Sanders explained that, even though English audiences were “mixed” (that is, men and women sitting together — a practice that often scandalized European tourists), the use of boy actors “meant that in the English theatre women were effectively excluded from institutional structures in which, in Italy, they had a comparatively more significant role: the market economy, civic structures, court-centered patronage networks.

“In Italy, women not only performed on stage. Often, they were the most sought-after members of theatre companies — at times, even directors of companies.”

Dusty Italian archives

Sanders said her project allows her “to be a detective of sorts,” both in terms of traditional literary criticism and excursions into dusty Italian archives. Much of her research legwork concerns Isabella Andreini, a young actress who gained massive fame when she assumed the role of innamorata (the female lead) in the premier Italian company, the Gelosi.

Andreini is notable not only for her own importance in Italian society (her death in 1604 merited the issue of gold, silver, and bronze medallions bearing the slogan “Eternal Fame”), but because her son later wrote a rather telling play about a travelling theatre company “forced to add an actress to their cast when the town they are visiting complains that there are no women among the cast.”

Sanders suspects that a comparative study of English and Italian theatre will not only “give us a more nuanced understanding of theatrical practices of Shakespeare’s stage,” but the hotbed of gender issues therein offers insight into a world beyond that of the footlights.

“It’s said of Coriolanus that as a 16-year-old he might have played the part of a woman on stage,” she said, referring to the description in Shakespeare’s tragedy about the Roman military hero: “When he might act the woman in the scene, / He prov’d best man i’ th’ field.”

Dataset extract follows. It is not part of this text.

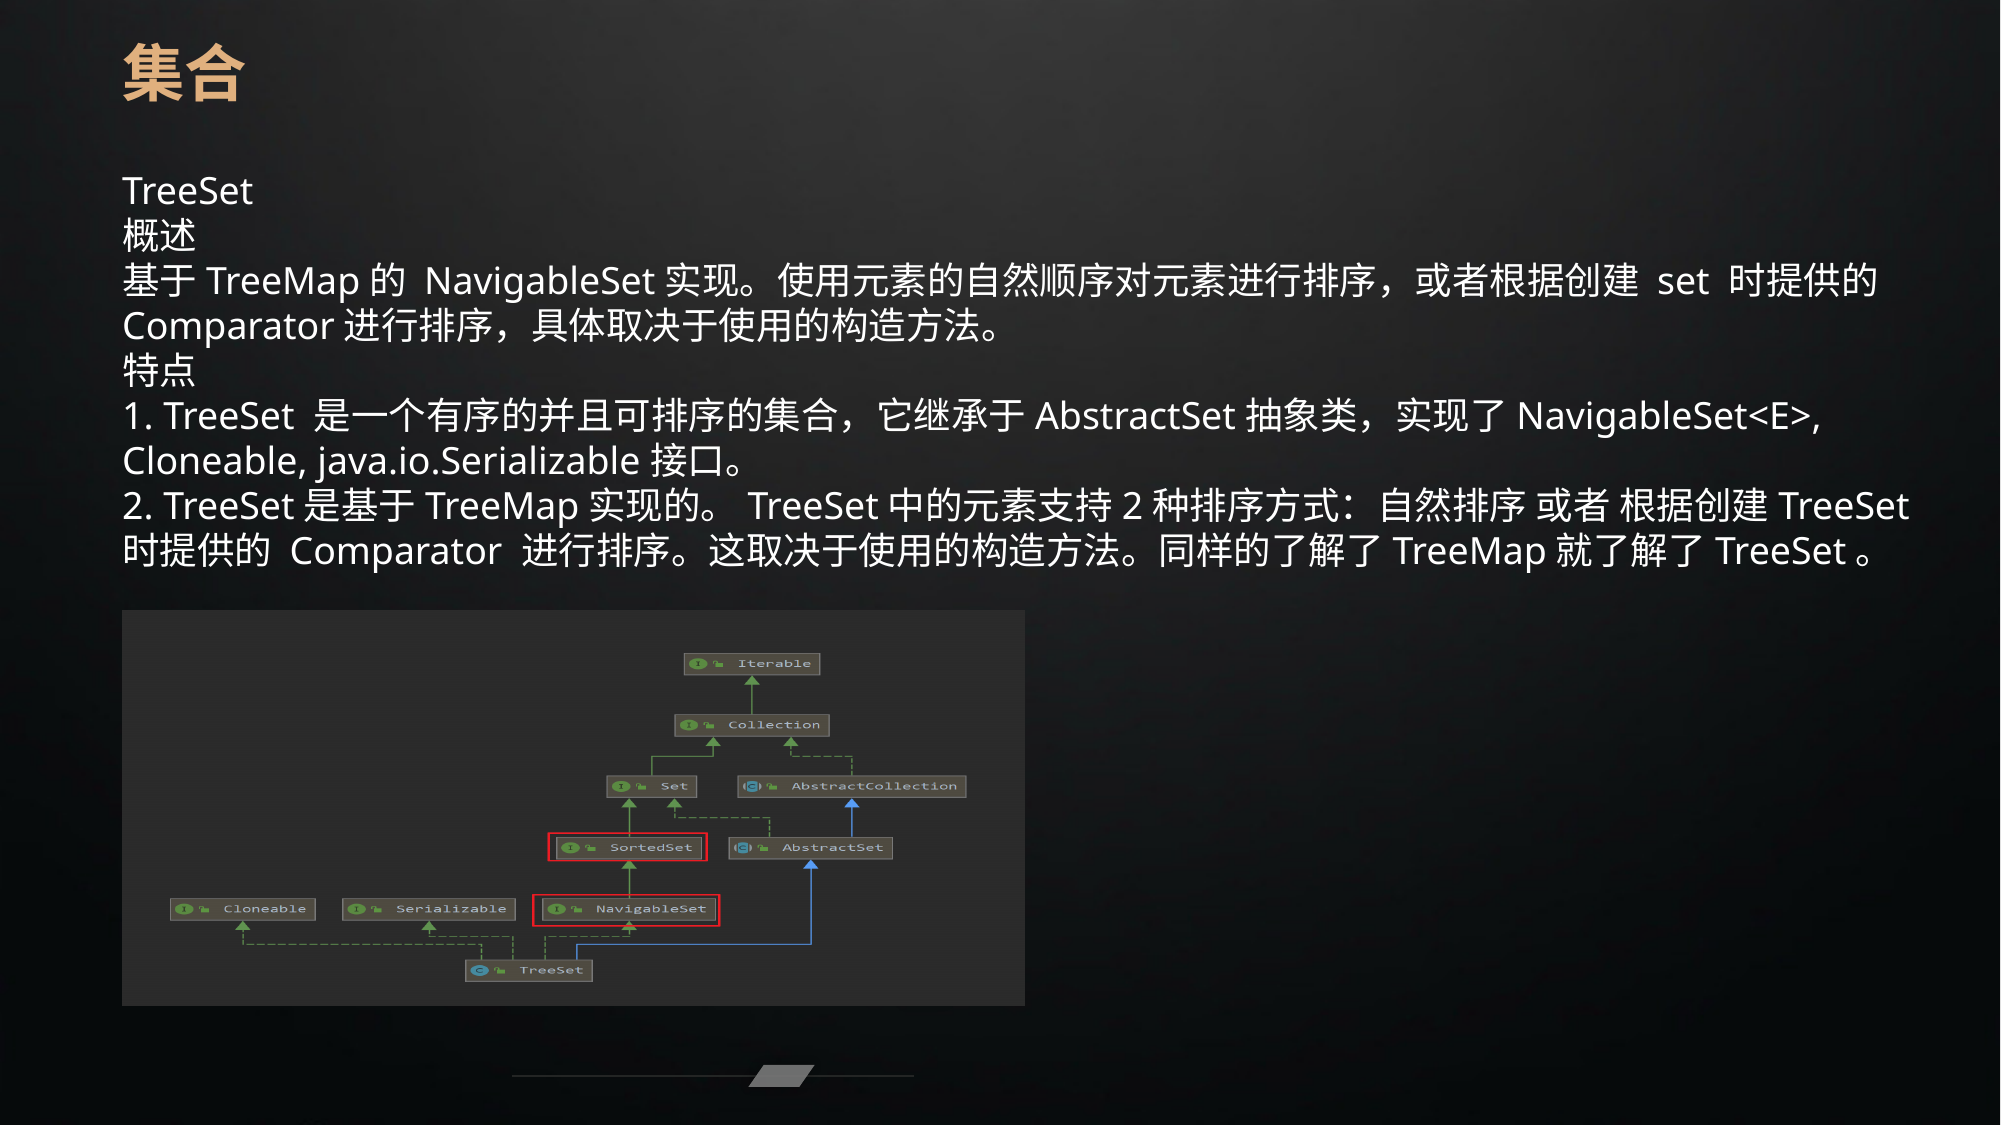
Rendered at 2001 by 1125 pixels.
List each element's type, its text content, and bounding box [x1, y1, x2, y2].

text_box TreeSet 概述 基于TreeMap的 NavigableSet实现。使用元素的自然顺序对元素进行排序，或者根据创建 set 时提供的 Comparator进行排序，具体取决于使用的构造方法。 特点 1. TreeSet 是一个有序的并且可排序的集合，它继承于AbstractSet抽象类，实现了NavigableSet<E>, Cloneable, java.io.Serializable接口。 2. TreeSet是基于TreeMap实现的。TreeSet中的元素支持2种排序方式：自然排序 或者 根据创建TreeSet 时提供的 Comparator 进行排序。这取决于使用的构造方法。同样的了解了TreeMap就了解了TreeSet。 [107, 159, 1941, 620]
picture [0, 0, 2001, 1125]
text_box 集合 [107, 26, 1234, 117]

“Later, as a man, when asked to display his battle wounds to the populace, Coriolanus refuses to do so in terms that recall the earlier description of him as a boy suited to play a woman’s part.

“Though exiled for his refusal, he declines to perform gestures and behaviour connoted as womanly or boy-like for fear of losing his identity as a man. Clearly, the categories of man, woman, and boy were then interconnected in ways that the theatre not only shaped, but was also shaped by.”